In July 1934, News publisher Welch died at age 60. In May 1935, his widow Mary Welch sold the News to Ralph Molm. She reacquired the paper a month later. In February 1936, brothers D.L. and H.L. Willis purchased the News. In August 1936, the Beck brothers acquired News from the Willis brothers. That November, a new printing plant was constructed for the Blade-Tribune and News.

In June 1937, Charles N. Burger founded the San Clemente Sun in San Clemente, California, after selling his half-interest in the Fallbrook Enterprise. In January 1938, the Beck brothers acquired the Sun. In July 1939, Jack Brerton founded the San Dieguito Citizen in Rancho Santa Fe. In September 1940, Merton W. Hackett acquired the Sun.

In 1946, Noel P. Lapham bought the Citizen. In August 1954, Thomas W. Braden bought the Blade-Tribune from Paul and Harold Beck. In October 1961, Grace Allison Lapham, wife of Citizen publisher Noel P. Lapham, died at age 60. In March 1967, Howard Publications acquired the Blade-Tribune.

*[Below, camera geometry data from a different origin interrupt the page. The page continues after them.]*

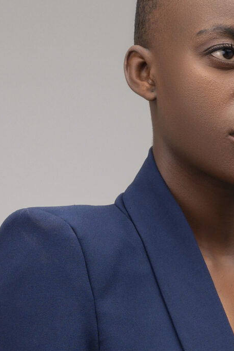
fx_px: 2554
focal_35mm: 262
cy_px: 463
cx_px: 235
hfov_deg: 5.2
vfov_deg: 7.8
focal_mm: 70
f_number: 6.3
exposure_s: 1/200
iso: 125
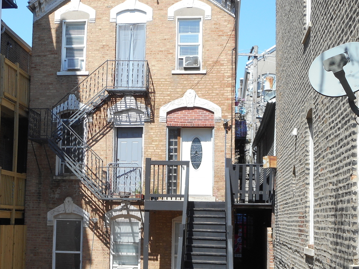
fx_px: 684
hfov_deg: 29.1
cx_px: 103
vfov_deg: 22.2
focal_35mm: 66
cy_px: 156
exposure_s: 1/320
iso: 80
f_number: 4.5
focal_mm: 6.9
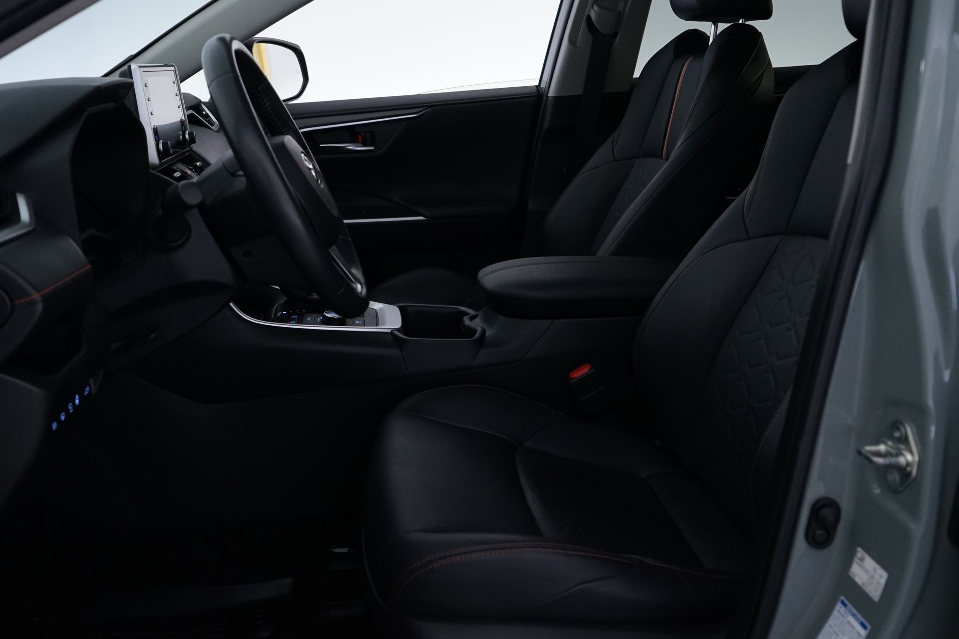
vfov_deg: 37.7
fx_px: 932
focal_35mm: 35
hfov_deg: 54.4
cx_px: 456
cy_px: 252
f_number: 4.5
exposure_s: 1/60
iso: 2000
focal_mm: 28
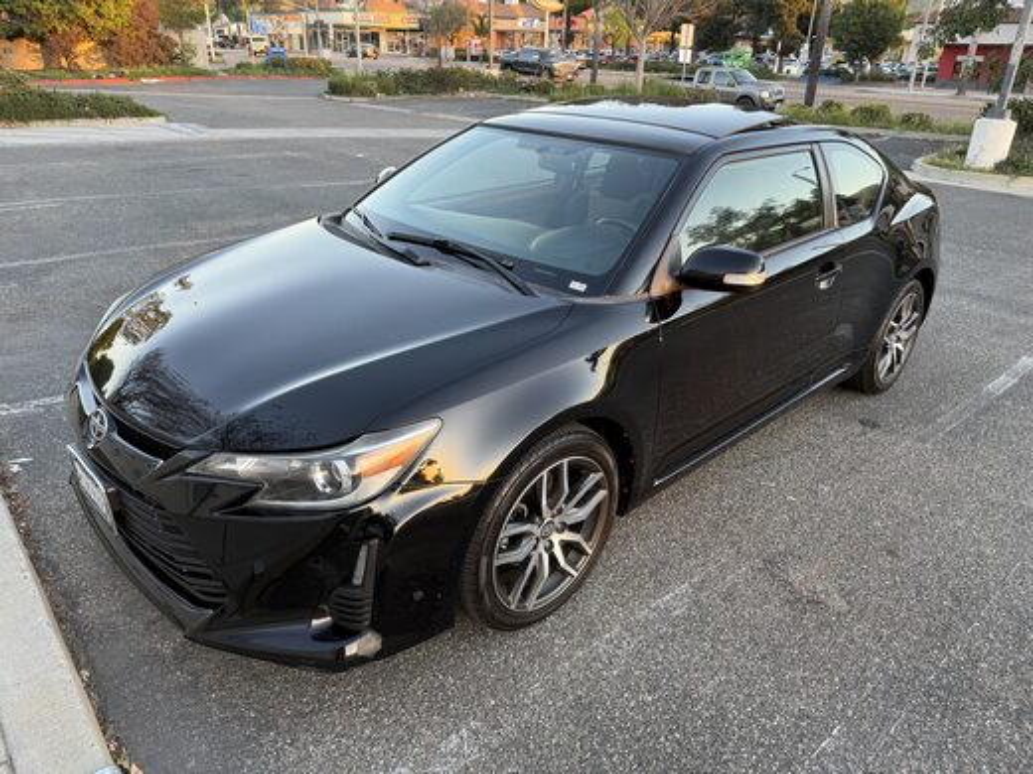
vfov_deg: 56.8
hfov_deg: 71.6
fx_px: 716
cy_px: 387
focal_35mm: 24
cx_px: 516
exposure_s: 1/121
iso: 100
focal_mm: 6.76
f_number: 1.78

In August 1974, Citizen publisher Noel P. Lapham died at age 77. In May 1979, Howard purchased the Citizen from Don C. Lapham. At that time the Blade-Tribune had a circulation of 28,000. In June 1989, the Blade-Tribune, San Dieguito Citizen, Del Mar Citizen and La Costan were merged to form the North County Blade-Citizen. In July 1995, Howard acquired the Escondido Times-Advocate from the Tribune Company. That December, the Times-Advocate and Blade-Citizen were merged to form the North County Times. In October 2012, Doug Manchester bought the Times for $11.95 million. In May 2013, the Times fully ceased after fully merging into the U-T San Diego.